* **Work task**:
All entries below are to be set down again exactly as given.

(Stored items)
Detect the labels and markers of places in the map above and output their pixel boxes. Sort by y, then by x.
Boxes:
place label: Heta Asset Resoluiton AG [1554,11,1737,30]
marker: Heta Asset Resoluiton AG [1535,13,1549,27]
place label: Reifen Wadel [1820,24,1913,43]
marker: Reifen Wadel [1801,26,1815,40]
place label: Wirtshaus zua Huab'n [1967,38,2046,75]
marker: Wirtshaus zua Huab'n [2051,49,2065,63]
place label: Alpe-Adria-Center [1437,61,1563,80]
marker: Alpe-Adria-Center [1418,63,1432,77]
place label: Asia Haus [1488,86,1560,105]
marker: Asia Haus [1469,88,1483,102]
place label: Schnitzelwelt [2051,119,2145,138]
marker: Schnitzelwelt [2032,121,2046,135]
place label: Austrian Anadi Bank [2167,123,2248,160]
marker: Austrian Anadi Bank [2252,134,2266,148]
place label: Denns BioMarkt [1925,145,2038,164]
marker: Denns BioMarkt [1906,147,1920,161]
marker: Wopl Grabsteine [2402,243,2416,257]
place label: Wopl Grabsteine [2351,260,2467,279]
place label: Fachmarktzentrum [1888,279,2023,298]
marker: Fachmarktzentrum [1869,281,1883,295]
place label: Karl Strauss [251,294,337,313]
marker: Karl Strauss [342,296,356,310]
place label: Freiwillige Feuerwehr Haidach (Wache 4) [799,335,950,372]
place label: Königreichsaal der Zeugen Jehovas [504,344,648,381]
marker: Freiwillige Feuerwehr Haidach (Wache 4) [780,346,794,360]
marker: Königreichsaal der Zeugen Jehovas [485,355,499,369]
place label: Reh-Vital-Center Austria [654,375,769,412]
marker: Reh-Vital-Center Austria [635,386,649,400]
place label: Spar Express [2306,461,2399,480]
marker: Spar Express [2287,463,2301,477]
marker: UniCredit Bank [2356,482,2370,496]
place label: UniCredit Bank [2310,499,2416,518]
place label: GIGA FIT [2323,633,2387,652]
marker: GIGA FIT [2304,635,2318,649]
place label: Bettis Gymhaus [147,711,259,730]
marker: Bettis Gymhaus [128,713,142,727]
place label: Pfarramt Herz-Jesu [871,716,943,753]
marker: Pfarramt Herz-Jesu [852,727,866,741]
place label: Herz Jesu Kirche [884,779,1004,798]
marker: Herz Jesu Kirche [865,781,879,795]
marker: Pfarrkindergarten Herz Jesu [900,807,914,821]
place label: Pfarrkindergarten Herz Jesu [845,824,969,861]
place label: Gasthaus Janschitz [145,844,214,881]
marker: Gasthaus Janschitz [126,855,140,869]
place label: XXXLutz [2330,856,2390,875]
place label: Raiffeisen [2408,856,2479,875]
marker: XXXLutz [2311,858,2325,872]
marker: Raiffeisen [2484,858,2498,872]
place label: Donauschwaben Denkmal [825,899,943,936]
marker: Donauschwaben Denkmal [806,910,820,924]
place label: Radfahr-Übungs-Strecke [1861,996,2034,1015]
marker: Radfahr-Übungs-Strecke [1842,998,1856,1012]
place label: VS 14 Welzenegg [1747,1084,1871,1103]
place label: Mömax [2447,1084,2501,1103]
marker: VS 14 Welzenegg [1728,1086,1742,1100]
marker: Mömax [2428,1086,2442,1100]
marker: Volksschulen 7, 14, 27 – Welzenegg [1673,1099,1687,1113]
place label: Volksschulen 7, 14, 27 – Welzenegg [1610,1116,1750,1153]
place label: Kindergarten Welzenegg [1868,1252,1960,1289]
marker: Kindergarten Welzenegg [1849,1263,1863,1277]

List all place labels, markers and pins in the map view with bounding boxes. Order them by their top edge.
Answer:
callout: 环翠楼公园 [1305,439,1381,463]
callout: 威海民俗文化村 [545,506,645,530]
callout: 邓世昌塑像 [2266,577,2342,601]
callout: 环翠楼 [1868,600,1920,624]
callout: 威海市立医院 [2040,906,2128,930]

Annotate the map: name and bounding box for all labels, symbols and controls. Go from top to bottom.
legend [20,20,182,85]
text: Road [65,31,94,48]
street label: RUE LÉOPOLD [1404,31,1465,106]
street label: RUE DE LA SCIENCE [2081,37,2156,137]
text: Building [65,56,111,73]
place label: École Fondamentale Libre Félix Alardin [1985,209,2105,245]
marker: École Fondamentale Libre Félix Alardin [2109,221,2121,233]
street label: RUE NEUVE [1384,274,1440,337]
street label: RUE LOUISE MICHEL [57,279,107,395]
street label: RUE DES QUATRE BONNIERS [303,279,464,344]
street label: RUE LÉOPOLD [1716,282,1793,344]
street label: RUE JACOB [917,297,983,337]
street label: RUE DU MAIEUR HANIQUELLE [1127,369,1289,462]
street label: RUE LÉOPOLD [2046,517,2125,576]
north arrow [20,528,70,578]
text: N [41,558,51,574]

* **Exercise solution**:
Detect the labels and markers of places in the map above and output their pixel boxes. Sort by y, then by x.
Boxes:
place label: Heta Asset Resoluiton AG [1554,11,1737,30]
marker: Heta Asset Resoluiton AG [1535,13,1549,27]
place label: Reifen Wadel [1820,24,1913,43]
marker: Reifen Wadel [1801,26,1815,40]
place label: Wirtshaus zua Huab'n [1967,38,2046,75]
marker: Wirtshaus zua Huab'n [2051,49,2065,63]
place label: Alpe-Adria-Center [1437,61,1563,80]
marker: Alpe-Adria-Center [1418,63,1432,77]
place label: Asia Haus [1488,86,1560,105]
marker: Asia Haus [1469,88,1483,102]
place label: Schnitzelwelt [2051,119,2145,138]
marker: Schnitzelwelt [2032,121,2046,135]
place label: Austrian Anadi Bank [2167,123,2248,160]
marker: Austrian Anadi Bank [2252,134,2266,148]
place label: Denns BioMarkt [1925,145,2038,164]
marker: Denns BioMarkt [1906,147,1920,161]
marker: Wopl Grabsteine [2402,243,2416,257]
place label: Wopl Grabsteine [2351,260,2467,279]
place label: Fachmarktzentrum [1888,279,2023,298]
marker: Fachmarktzentrum [1869,281,1883,295]
place label: Karl Strauss [251,294,337,313]
marker: Karl Strauss [342,296,356,310]
place label: Freiwillige Feuerwehr Haidach (Wache 4) [799,335,950,372]
place label: Königreichsaal der Zeugen Jehovas [504,344,648,381]
marker: Freiwillige Feuerwehr Haidach (Wache 4) [780,346,794,360]
marker: Königreichsaal der Zeugen Jehovas [485,355,499,369]
place label: Reh-Vital-Center Austria [654,375,769,412]
marker: Reh-Vital-Center Austria [635,386,649,400]
place label: Spar Express [2306,461,2399,480]
marker: Spar Express [2287,463,2301,477]
marker: UniCredit Bank [2356,482,2370,496]
place label: UniCredit Bank [2310,499,2416,518]
place label: GIGA FIT [2323,633,2387,652]
marker: GIGA FIT [2304,635,2318,649]
place label: Bettis Gymhaus [147,711,259,730]
marker: Bettis Gymhaus [128,713,142,727]
place label: Pfarramt Herz-Jesu [871,716,943,753]
marker: Pfarramt Herz-Jesu [852,727,866,741]
place label: Herz Jesu Kirche [884,779,1004,798]
marker: Herz Jesu Kirche [865,781,879,795]
marker: Pfarrkindergarten Herz Jesu [900,807,914,821]
place label: Pfarrkindergarten Herz Jesu [845,824,969,861]
place label: Gasthaus Janschitz [145,844,214,881]
marker: Gasthaus Janschitz [126,855,140,869]
place label: XXXLutz [2330,856,2390,875]
place label: Raiffeisen [2408,856,2479,875]
marker: XXXLutz [2311,858,2325,872]
marker: Raiffeisen [2484,858,2498,872]
place label: Donauschwaben Denkmal [825,899,943,936]
marker: Donauschwaben Denkmal [806,910,820,924]
place label: Radfahr-Übungs-Strecke [1861,996,2034,1015]
marker: Radfahr-Übungs-Strecke [1842,998,1856,1012]
place label: VS 14 Welzenegg [1747,1084,1871,1103]
place label: Mömax [2447,1084,2501,1103]
marker: VS 14 Welzenegg [1728,1086,1742,1100]
marker: Mömax [2428,1086,2442,1100]
marker: Volksschulen 7, 14, 27 – Welzenegg [1673,1099,1687,1113]
place label: Volksschulen 7, 14, 27 – Welzenegg [1610,1116,1750,1153]
place label: Kindergarten Welzenegg [1868,1252,1960,1289]
marker: Kindergarten Welzenegg [1849,1263,1863,1277]

List all place labels, markers and pins in the map view with bounding boxes. Order them by their top edge.
Answer:
callout: 环翠楼公园 [1305,439,1381,463]
callout: 威海民俗文化村 [545,506,645,530]
callout: 邓世昌塑像 [2266,577,2342,601]
callout: 环翠楼 [1868,600,1920,624]
callout: 威海市立医院 [2040,906,2128,930]

Annotate the map: name and bounding box for all labels, symbols and controls. Go from top to bottom.
legend [20,20,182,85]
text: Road [65,31,94,48]
street label: RUE LÉOPOLD [1404,31,1465,106]
street label: RUE DE LA SCIENCE [2081,37,2156,137]
text: Building [65,56,111,73]
place label: École Fondamentale Libre Félix Alardin [1985,209,2105,245]
marker: École Fondamentale Libre Félix Alardin [2109,221,2121,233]
street label: RUE NEUVE [1384,274,1440,337]
street label: RUE LOUISE MICHEL [57,279,107,395]
street label: RUE DES QUATRE BONNIERS [303,279,464,344]
street label: RUE LÉOPOLD [1716,282,1793,344]
street label: RUE JACOB [917,297,983,337]
street label: RUE DU MAIEUR HANIQUELLE [1127,369,1289,462]
street label: RUE LÉOPOLD [2046,517,2125,576]
north arrow [20,528,70,578]
text: N [41,558,51,574]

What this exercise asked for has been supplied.